What this task involves:
Rewrite the lines below, from the first one through the line containing "Abre un mensaje.", swapping "WordPress" for "Drupal" and leaving everything else as it is. Leave the pictures out of your answer.

Information provided:
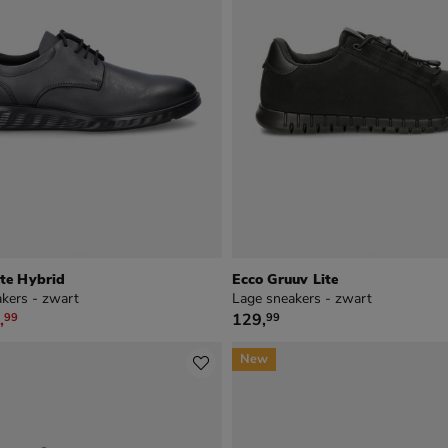
ite Hybrid
Ecco Gruuv Lite
kers - zwart
Lage sneakers - zwart
39,99 voor € 97,99
€ 129,99
,
129
,
99
99
New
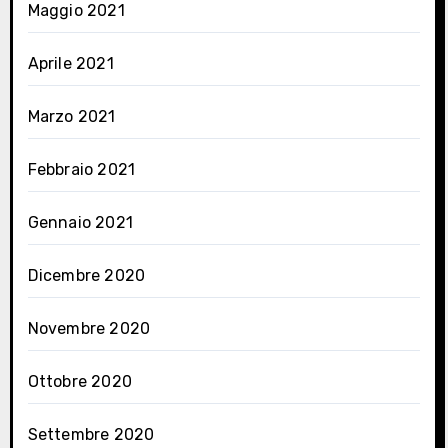
Maggio 2021
Aprile 2021
Marzo 2021
Febbraio 2021
Gennaio 2021
Dicembre 2020
Novembre 2020
Ottobre 2020
Settembre 2020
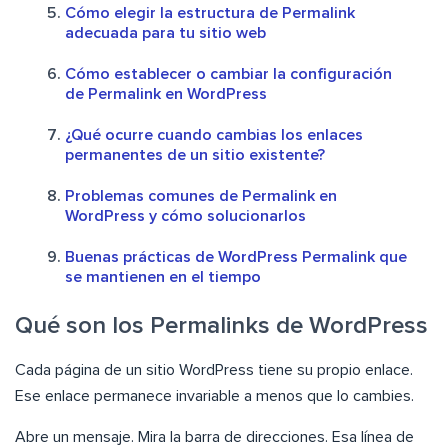
Cómo elegir la estructura de Permalink
adecuada para tu sitio web
Cómo establecer o cambiar la configuración
de Permalink en WordPress
¿Qué ocurre cuando cambias los enlaces
permanentes de un sitio existente?
Problemas comunes de Permalink en
WordPress y cómo solucionarlos
Buenas prácticas de WordPress Permalink que
se mantienen en el tiempo
Qué son los Permalinks de WordPress
Cada página de un sitio WordPress tiene su propio enlace.
Ese enlace permanece invariable a menos que lo cambies.
Abre un mensaje. Mira la barra de direcciones. Esa línea de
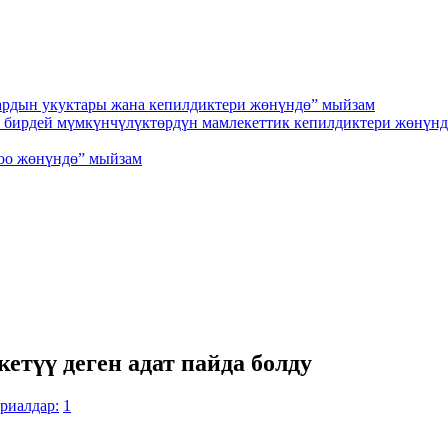
ардын укуктары жана кепилдиктери жөнүндө” мыйзам
ен бирдей мүмкүнчүлүктөрдүн мамлекеттик кепилдиктери жөнүн
гоо жөнүндө” мыйзам
түү деген адат пайда болду
риалдар:
1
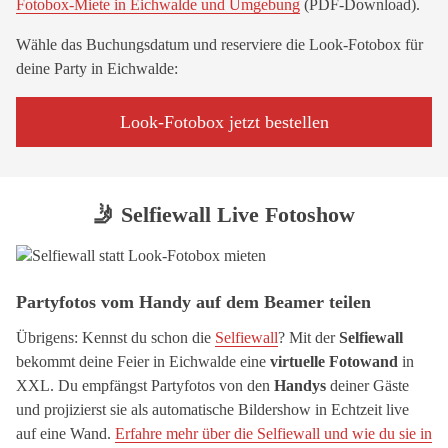
Fotobox-Miete in Eichwalde und Umgebung
(PDF-Download).
Wähle das Buchungsdatum und reserviere die Look-Fotobox für
deine Party in Eichwalde:
Look-Fotobox jetzt bestellen
🤳 Selfiewall Live Fotoshow
Partyfotos vom Handy auf dem Beamer teilen
Übrigens: Kennst du schon die
Selfiewall
? Mit der
Selfiewall
bekommt deine Feier in Eichwalde eine
virtuelle Fotowand
in
XXL. Du empfängst Partyfotos von den
Handys
deiner Gäste
und projizierst sie als automatische Bildershow in Echtzeit live
auf eine Wand.
Erfahre mehr über die Selfiewall und wie du sie in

Response to this task:
ite Hybrid
Ecco Gruuv Lite
kers - zwart
Lage sneakers - zwart
39,99 voor € 97,99
€ 129,99
,
129
,
99
99
New
Maggio 2021
Aprile 2021
Marzo 2021
Febbraio 2021
Gennaio 2021
Dicembre 2020
Novembre 2020
Ottobre 2020
Settembre 2020
Cómo elegir la estructura de Permalink
adecuada para tu sitio web
Cómo establecer o cambiar la configuración
de Permalink en Drupal
¿Qué ocurre cuando cambias los enlaces
permanentes de un sitio existente?
Problemas comunes de Permalink en
Drupal y cómo solucionarlos
Buenas prácticas de Drupal Permalink que
se mantienen en el tiempo
Qué son los Permalinks de Drupal
Cada página de un sitio Drupal tiene su propio enlace.
Ese enlace permanece invariable a menos que lo cambies.
Abre un mensaje. Mira la barra de direcciones. Esa línea de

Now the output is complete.